(Stored entries)
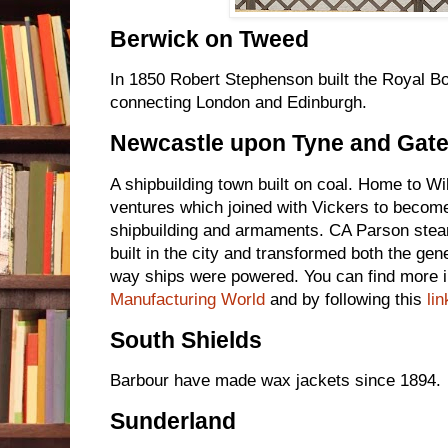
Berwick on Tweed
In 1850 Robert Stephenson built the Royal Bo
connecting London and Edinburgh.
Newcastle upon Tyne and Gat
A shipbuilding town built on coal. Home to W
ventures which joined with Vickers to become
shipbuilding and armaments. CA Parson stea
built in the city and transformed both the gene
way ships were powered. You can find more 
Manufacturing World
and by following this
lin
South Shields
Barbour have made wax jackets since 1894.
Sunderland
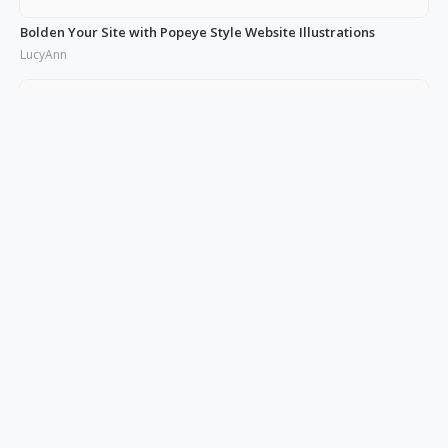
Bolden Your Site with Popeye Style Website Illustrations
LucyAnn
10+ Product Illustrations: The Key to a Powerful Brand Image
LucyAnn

Written task. Take the line with "A shipbuilding town built on coal. Home to W" as the first line and the last line of the records above as the final one; reproduce exactly the lines between them, both included, without pictures.

Written solution.
A shipbuilding town built on coal. Home to W
ventures which joined with Vickers to become
shipbuilding and armaments. CA Parson stea
built in the city and transformed both the gene
way ships were powered. You can find more 
Manufacturing World
and by following this
lin
South Shields
Barbour have made wax jackets since 1894.
Sunderland
Bolden Your Site with Popeye Style Website Illustrations
LucyAnn
10+ Product Illustrations: The Key to a Powerful Brand Image
LucyAnn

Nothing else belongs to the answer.